Understanding and Improving Neural Architecture Search

Abstract:

Over the past decade, various deep neural network (DNN) architectures have been devised and have achieved superhuman performance for a wide range of tasks. Designing these neural networks, however, incurs substantial efforts from domain experts by trial and error. These human efforts gradually become unaffordable with an increasing demand for customizing DNNs for different tasks. To this end, neural architecture search (NAS) has been widely applied to automate the design of neural networks in recent years. A number of NAS algorithms have been proposed to improve the search efficiency or the search effectiveness of NAS, i.e., to reduce the search cost and improve the generalization performance of the selected architectures, respectively. Despite these advances, there are still certain essential aspects of NAS that have not been well investigated in the literature, which however may help us to understand and even further improve existing NAS algorithms.

Firstly, only a few efforts have been devoted to understanding the neural architectures selected by popular NAS algorithms in the literature. In the first work of this thesis, we take the first step of understanding popular NAS algorithms by answering the following questions: What types of architectures are selected by popular NAS algorithms, and why are they selected? In particular, we reveal that existing NAS algorithms (e.g., DARTS, ENAS) tend to favor architectures with wide and shallow cell structures. These favorable architectures consistently achieve fast convergence and are consequently selected by NAS algorithms. Our empirical and theoretical studies then further suggest that their fast convergence derives from their smooth loss landscape and accurate gradient information. Nonetheless, these architectures may not necessarily lead to better generalization performance than other candidate architectures in the same search space, and therefore further improvement is possible by revising existing NAS algorithms in the future.

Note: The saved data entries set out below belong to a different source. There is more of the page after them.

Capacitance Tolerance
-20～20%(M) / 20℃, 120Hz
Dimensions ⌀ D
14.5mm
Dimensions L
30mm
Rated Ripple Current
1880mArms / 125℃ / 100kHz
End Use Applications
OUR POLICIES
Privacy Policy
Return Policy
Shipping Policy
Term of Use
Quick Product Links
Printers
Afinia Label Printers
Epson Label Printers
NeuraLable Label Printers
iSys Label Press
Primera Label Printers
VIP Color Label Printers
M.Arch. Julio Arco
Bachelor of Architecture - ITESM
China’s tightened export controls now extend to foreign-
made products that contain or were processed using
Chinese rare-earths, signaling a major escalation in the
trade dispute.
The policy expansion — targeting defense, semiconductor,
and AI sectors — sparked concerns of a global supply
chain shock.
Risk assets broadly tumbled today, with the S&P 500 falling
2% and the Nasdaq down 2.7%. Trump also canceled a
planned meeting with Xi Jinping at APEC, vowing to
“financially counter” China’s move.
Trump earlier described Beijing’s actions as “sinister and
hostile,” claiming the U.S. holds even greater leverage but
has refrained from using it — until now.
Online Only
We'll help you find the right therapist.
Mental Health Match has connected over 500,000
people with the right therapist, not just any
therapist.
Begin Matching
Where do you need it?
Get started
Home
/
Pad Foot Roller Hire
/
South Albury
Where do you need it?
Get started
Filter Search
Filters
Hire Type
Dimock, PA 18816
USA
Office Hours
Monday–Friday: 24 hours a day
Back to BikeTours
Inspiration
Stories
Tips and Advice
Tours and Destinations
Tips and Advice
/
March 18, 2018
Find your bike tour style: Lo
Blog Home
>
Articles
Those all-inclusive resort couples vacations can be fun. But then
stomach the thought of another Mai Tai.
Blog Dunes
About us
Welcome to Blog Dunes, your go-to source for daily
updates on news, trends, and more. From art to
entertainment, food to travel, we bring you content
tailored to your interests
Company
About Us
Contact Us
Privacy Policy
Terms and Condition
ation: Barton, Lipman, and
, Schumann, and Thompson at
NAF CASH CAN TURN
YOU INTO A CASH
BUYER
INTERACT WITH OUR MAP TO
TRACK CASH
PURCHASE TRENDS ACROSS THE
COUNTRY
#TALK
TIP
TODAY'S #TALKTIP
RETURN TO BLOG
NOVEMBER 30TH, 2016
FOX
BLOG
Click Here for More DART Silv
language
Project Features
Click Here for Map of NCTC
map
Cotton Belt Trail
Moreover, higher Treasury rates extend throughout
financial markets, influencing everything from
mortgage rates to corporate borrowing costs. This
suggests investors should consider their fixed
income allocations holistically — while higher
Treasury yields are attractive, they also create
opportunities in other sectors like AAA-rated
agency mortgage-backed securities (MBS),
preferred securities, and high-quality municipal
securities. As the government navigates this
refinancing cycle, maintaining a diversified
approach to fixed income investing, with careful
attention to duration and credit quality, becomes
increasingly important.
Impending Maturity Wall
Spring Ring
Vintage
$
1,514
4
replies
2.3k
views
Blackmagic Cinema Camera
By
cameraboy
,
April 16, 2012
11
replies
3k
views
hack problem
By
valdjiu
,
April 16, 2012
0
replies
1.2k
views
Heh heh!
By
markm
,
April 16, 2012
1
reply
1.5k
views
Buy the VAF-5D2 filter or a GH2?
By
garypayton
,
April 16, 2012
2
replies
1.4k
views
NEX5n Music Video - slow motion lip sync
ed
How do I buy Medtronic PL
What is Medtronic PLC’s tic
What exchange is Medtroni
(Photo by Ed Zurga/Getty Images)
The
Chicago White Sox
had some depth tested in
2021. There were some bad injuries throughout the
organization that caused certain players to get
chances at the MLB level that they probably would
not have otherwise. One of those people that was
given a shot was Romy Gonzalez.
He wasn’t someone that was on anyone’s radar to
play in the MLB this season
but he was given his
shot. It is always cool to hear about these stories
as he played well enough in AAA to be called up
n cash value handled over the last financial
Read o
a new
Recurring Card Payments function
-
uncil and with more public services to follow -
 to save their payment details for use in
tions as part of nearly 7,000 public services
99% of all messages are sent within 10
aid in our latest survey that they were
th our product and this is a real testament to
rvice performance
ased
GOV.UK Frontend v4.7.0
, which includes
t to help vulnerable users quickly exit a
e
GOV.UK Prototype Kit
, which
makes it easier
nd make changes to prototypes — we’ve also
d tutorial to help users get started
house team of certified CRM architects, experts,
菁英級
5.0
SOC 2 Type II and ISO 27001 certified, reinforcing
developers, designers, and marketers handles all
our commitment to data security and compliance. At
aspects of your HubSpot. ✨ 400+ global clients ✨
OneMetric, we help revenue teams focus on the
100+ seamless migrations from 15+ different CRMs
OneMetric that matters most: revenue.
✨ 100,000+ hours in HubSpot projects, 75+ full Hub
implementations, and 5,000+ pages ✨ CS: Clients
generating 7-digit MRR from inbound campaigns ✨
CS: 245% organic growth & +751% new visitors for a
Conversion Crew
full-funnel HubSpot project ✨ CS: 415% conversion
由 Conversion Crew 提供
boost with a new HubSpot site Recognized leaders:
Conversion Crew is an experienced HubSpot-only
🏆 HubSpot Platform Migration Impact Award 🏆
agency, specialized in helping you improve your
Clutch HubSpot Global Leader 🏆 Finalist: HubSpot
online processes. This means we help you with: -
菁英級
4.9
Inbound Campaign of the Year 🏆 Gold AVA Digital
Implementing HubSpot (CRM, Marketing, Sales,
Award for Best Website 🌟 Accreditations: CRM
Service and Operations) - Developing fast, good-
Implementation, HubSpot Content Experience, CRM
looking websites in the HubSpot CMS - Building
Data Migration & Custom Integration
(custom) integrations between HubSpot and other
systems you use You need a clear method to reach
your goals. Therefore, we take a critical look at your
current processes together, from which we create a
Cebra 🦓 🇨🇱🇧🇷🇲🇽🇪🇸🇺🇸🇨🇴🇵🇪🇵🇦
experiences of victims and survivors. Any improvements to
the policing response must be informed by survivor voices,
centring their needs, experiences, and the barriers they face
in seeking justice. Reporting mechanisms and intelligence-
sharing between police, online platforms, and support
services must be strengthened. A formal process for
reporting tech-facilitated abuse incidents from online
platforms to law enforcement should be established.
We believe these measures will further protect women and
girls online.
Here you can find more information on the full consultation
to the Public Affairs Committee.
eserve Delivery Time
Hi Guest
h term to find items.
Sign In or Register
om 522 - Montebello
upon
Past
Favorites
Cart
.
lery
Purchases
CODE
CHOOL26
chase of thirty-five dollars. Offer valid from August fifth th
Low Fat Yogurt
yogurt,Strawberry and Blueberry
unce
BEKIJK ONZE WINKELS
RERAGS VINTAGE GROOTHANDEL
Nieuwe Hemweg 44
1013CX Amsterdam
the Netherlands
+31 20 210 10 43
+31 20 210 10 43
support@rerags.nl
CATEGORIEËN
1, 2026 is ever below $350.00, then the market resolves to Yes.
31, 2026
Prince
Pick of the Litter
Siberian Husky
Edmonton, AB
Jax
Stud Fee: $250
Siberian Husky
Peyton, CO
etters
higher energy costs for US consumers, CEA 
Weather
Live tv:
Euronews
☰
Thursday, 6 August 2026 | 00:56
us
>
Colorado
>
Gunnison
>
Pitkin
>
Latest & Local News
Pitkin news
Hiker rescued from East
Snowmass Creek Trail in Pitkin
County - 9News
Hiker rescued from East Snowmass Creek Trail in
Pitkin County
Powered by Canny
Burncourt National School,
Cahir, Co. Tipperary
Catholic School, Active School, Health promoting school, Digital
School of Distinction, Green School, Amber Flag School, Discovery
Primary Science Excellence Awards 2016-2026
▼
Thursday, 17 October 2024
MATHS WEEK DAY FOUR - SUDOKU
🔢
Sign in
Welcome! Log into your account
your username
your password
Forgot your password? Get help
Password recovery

Secondly, standard NAS algorithms typically aim to select only a single neural architecture from the search spaces and thus have overlooked the capability of other candidate architectures in helping improve the performance of their final selected architecture. To this end, in the second work of this thesis, we present two novel sampling algorithms under our Neural Ensemble Search via Bayesian Sampling (NESBS) framework that can effectively and efficiently select a well-performing ensemble of neural architectures from the NAS search space. Compared with state-of-the-art NAS algorithms and other well-known ensemble search baselines, our NESBS algorithms are shown to be able to achieve improved performance in both classification and adversarial defense tasks on various benchmark datasets while incurring a comparable search cost to these NAS algorithms.

Thirdly, the search efficiency of popular NAS algorithms in the literature is severely limited by the need for model training during the search process. To overcome this limitation, we propose a novel NAS algorithm called NAS at Initialization (NASI) that exploits the capability of Neural Tangent Kernel (NTK) in being able to characterize the converged performance of candidate architectures at initialization, hence allowing model training to be completely avoided to boost the search efficiency. Besides the improved search efficiency, NASI also achieves competitive search effectiveness on various datasets like CIFAR-10/100 and ImageNet. Further, NASI can guarantee the benefits of being label- and data-agnostic under mild conditions, i.e., the provable transferability of architectures selected by our NASI over different datasets.

Finally, though recent NAS algorithms using training-free metrics are able to select well-performing architectures in practice, the reason why training-free NAS using these metrics performs well still has not been fully understood. To this end, in the last work of this thesis, we provide unified theoretical analyses for gradient-based training-free NAS to understand why it performs well in practice. Based on these theoretical understandings, we then develop a novel NAS framework called Hybrid Neural Architecture Search (HNAS) that is able to enjoy the advantages of both training-free (i.e., the superior search efficiency) and training-based NAS (i.e., the remarkable search effectiveness), allowing gradient-based training-free NAS to be further improved.